The carnival swag was amazing. Stewart was giving away beautiful black enamel earrings as their prizes. Hill House was handing out a vast assortment of gift cards for high-end stores like Neiman Marcus. Back home, we made fun of people who wasted good money at Needless Markup. I could see why Marica felt the need to compete with some serious cakes. The carnival prizes were more extravagant than my Christmas presents.
I tried not to do more gawking, even though my mouth was hanging open. I found out that the parents donated the prizes and that Claire’s costume, which was an authentic recreation of Belle’s yellow gown from the Broadway production of
Beauty and the Beast
, cost sixteen thousand dollars.
And Jessel was the most extreme of all the extremeness. Of course, the haunted house was the biggest deal, and featured a graveyard, complete with graves that opened to reveal fake corpses. Leaves swirled and crunched as spooky laughter rolled around me on the gusts of autumn wind, rising and falling, growing louder . . . and stopping.
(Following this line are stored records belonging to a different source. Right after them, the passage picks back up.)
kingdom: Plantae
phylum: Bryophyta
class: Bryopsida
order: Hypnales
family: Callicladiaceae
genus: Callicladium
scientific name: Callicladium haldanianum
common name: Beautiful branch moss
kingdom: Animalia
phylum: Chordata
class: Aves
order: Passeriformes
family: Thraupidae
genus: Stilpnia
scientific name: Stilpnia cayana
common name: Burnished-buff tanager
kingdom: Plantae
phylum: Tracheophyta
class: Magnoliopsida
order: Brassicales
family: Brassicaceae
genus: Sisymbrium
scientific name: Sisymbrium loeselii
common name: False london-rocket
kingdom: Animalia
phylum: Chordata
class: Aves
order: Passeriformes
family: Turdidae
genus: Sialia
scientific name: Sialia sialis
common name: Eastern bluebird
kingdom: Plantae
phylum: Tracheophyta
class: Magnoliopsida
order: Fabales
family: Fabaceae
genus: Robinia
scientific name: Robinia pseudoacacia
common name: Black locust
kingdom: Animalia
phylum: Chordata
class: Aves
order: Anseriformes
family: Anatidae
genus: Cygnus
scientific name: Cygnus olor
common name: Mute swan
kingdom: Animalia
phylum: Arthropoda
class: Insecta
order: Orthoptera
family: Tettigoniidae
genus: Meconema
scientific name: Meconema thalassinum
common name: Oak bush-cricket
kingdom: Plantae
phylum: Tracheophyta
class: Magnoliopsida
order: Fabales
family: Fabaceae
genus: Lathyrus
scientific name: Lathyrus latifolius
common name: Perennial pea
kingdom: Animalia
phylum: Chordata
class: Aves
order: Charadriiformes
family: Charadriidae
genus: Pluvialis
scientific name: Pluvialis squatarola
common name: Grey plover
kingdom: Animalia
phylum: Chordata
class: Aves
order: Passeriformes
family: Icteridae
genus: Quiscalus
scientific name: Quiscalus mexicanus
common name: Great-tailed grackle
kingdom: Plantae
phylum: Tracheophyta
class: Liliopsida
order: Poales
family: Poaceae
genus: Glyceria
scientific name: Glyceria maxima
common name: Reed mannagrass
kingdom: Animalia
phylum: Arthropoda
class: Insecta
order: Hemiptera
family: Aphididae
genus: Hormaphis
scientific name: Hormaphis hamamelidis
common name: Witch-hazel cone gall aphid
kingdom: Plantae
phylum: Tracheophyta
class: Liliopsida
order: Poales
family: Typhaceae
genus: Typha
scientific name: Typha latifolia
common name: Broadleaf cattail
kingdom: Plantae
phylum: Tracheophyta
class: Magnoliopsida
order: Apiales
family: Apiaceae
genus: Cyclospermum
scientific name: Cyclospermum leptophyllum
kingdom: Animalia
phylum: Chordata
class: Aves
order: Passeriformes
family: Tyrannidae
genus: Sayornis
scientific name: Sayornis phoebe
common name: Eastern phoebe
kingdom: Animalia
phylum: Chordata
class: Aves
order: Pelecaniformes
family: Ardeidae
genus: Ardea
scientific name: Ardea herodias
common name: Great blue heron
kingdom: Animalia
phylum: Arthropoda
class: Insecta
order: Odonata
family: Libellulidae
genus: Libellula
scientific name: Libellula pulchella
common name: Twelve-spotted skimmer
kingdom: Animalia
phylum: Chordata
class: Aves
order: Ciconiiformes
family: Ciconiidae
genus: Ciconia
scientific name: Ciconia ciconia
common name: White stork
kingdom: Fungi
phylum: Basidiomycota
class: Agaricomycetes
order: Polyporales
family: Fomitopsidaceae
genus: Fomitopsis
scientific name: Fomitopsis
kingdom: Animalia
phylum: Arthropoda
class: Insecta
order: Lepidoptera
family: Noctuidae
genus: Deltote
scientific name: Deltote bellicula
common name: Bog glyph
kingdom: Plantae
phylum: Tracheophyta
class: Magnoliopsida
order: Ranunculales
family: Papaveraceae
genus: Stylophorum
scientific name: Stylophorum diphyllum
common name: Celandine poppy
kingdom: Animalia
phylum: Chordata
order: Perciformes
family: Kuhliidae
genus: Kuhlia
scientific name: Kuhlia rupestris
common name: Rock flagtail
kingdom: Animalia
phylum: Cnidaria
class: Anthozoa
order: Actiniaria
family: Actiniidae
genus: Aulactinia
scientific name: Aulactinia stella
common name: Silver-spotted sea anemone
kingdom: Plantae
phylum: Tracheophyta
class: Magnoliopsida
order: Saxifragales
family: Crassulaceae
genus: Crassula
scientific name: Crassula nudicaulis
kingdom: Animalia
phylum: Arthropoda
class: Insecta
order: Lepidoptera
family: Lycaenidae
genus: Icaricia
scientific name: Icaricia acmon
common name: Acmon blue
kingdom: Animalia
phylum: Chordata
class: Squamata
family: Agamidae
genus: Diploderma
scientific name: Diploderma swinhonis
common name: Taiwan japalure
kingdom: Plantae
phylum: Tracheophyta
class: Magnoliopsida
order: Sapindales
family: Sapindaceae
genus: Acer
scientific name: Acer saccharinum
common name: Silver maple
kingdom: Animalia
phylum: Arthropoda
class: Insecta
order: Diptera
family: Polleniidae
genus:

Strobe lights shattered the blackness of Mandy’s turret room; then Mandy herself appeared in the window dressed like a really sexy wicked witch—supershort black skirt, bustier, and a black hat with a trailing veil. She slowly raised her arms as she stared down at us. The lights flickered on, off, on-off-on-off, making her arms jerk-jerk-jerk as she raised them above her head. Ooh, she was holding a knife. The strobe glinted off of it. Good effect.
Julie giggled and waved at her.
My breath caught. The ghost-face was in Mandy’s window again. The one I’d seen before, through our window and in the haunted house, too. Dark holes for eyes, a wide slit for a mouth. The slit grew, as if someone—Mandy—had carved a jack-o’-lantern mouth into its dead-white skin.
“I have to ask them how they do that,” I said aloud, challenging the face to vanish.